Митрофан, еще больше понизив голос, охотно объяснил:
— Вы уж не обессудьте, ваша милость, но кожа у вас на руках гладкая, как у архиерея. Только благовониями не пахнет. Значит, в хозяйстве для каждого дела слуга имеется…
И как сказал он это, с моих глаз будто пелена свалилась. Словно последний, недостающий фрагмент пазла встал на свое место, придав мозаике осмысленную завершенность картины. То-то я все ломал голову, почему и ушлый купец Круглей и опытнейший капитан наемников Франц, по прозвищу Рыжий Лис, да и вообще все вокруг так ко мне расположены? Почему каждое слово воспринимают как откровение? Нет, я не хочу сказать, что молол чепуху — наоборот, старался, как мог. Но ведь в жизни никогда так гладко не бывает. Обязательно отыщется тот, кто станет оспаривать даже самые мудрые приказы. А мои советы и распоряжения исполнялись беспрекословно, без малейших обсуждений и рассуждений.
Зато теперь все понятно. Зоркие глаза моих новых друзей наверняка подметили такую незначительную деталь, с точки зрения человека цивилизованного, как ухоженные (в смысле не шахтерские и не крестьянские) руки. И она сказала им больше, чем «императорская» татуировка под мышкой. Потому как быть «белоручкой» не зазорно — а дорого. Очень, очень дорого! О мелкопоместных шляхтичах и прочих шевалье даже упоминать не стоит. Не всякому светлому графу-князю по карману. Он и «светлый», кстати, потому, что рученьки белые.
Соответственно, я сразу был для них не диким варваром из далеких снежных Карпат, а «сиятельством»! Или — светлостью… А что не желал в этом признаваться, так у сильных мира сего свои причуды. Отчего не подыграть дворянину? Авось зачтется. При последующей раздаче милостей… Когда блажить перестанет.
Черт, черт и еще раз черт! Так обломаться… А я ведь поверил! Повелся, как последний лох! Друзьями считал. А они меня… И Чичка тоже хороша. В то, что мужчина мог бы не обратить внимания на руки, я еще смог бы поверить. Но что этот нюанс проглядела женщина… Увольте, дураков нет. Только что закончились. Нет, правильно я сделал, что ушел… Уходимец, блин…

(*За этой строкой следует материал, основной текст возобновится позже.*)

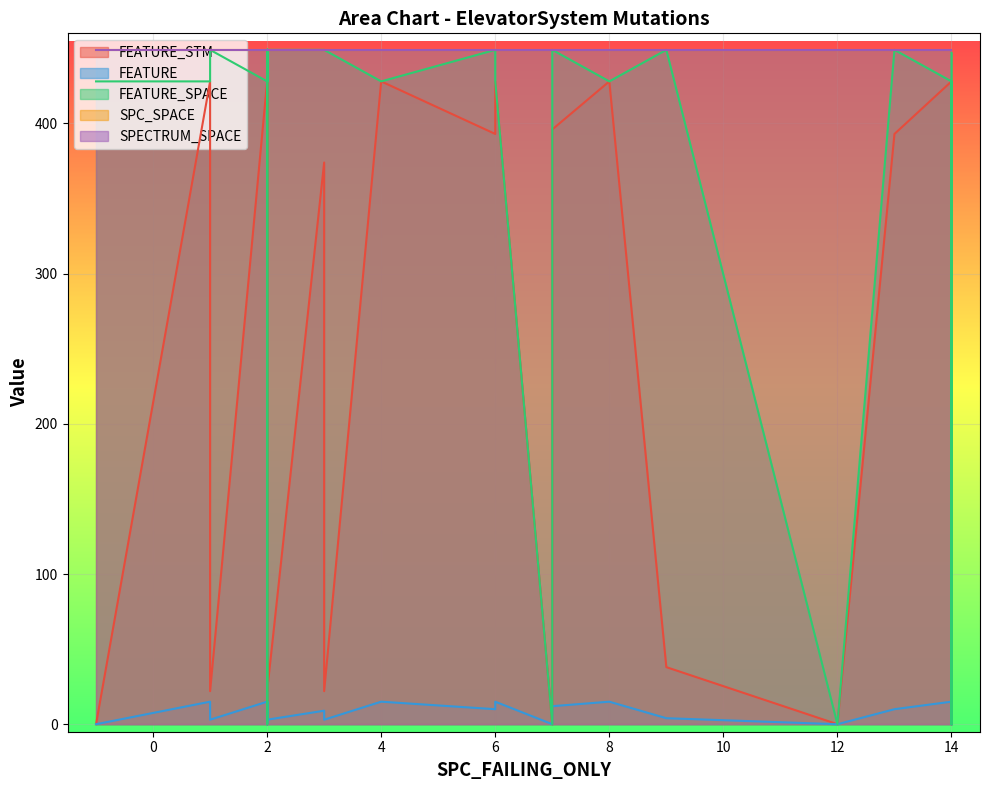

Rank the series by their maximum value, from lowest to highest.

FEATURE, FEATURE_STM, FEATURE_SPACE, SPC_SPACE, SPECTRUM_SPACE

— Сам-то как тут оказался? — спросил у монашка, чтоб сменить тему, одновременно продолжая бороться с узлом на горловине котомки. — Подаяние собираешь или по другой надобности?
— Сбежал я из монастыря, — опустил голову тот.
А вот и товарищ по несчастью образовался. Не одного меня, значит, судьба по свету гонит, как перекати-поле.
— Надоело поститься?.. Ничего, братец. Сейчас подхарчимся за счет разбойничков. На год вперед отъешься.
— Что голод?! — вскинулся тот. Вроде даже обиделся. — Я привычный. С детства досыта не едал. Обрыдло… Года уходят, а толку от меня никакого. Ни себе, ни людям. Вот я и решил дело доброе совершить. Во славу Господа нашего. Как апостолы или великомученики.
Парню, видимо, давно хотелось выговориться, да только собеседник стоящий никак не попадался. Даже на исповеди приходилось молчать, чтоб не выдать себя. Вот и спешил, торопился излить на меня сейчас все свои потаенные мысли, словно плотину прорвало. А мне что? Пускай. Ромку иной раз, после неудачного свидания, на такой поток философии пробивало — никакая дамба не выдержит. А я терпел и поддакивал. Так что и откровения мальца как-нибудь осилю.
— Сколько себя помню, только и видел, что сад, поле да огород. Изредка, если игумен был в благом расположении духа — коровник посылали чистить.
— Это награда? Навоз убирать? — не сдержал я искреннего недоумения.
— Вот и видно, ваша милость, что вы нужды не знаете… — вздохнул монашек. — В хлеву тепло. А как стемнеет, можно в сено зарыться и поспать, если ко всенощной искать не станут. Но и это еще не самое важное. Главное — молоко… — паренек даже губами причмокнул. — Улучил момент, когда никто не смотрит, и соси вымя, сколько успеешь. Коровы-то раздоенные, не брыкаются.
Факт, о таком преимуществе работника скотного двора над полевыми рабочими я бы ни в жизнь не догадался. И не только из-за «благородства кровей», а потому что и молоко, и овощи в магазине покупать привык. А не добывать по месту производства или произрастания. Но кто ж готов с ходу признаться, что чего-то недопонимает?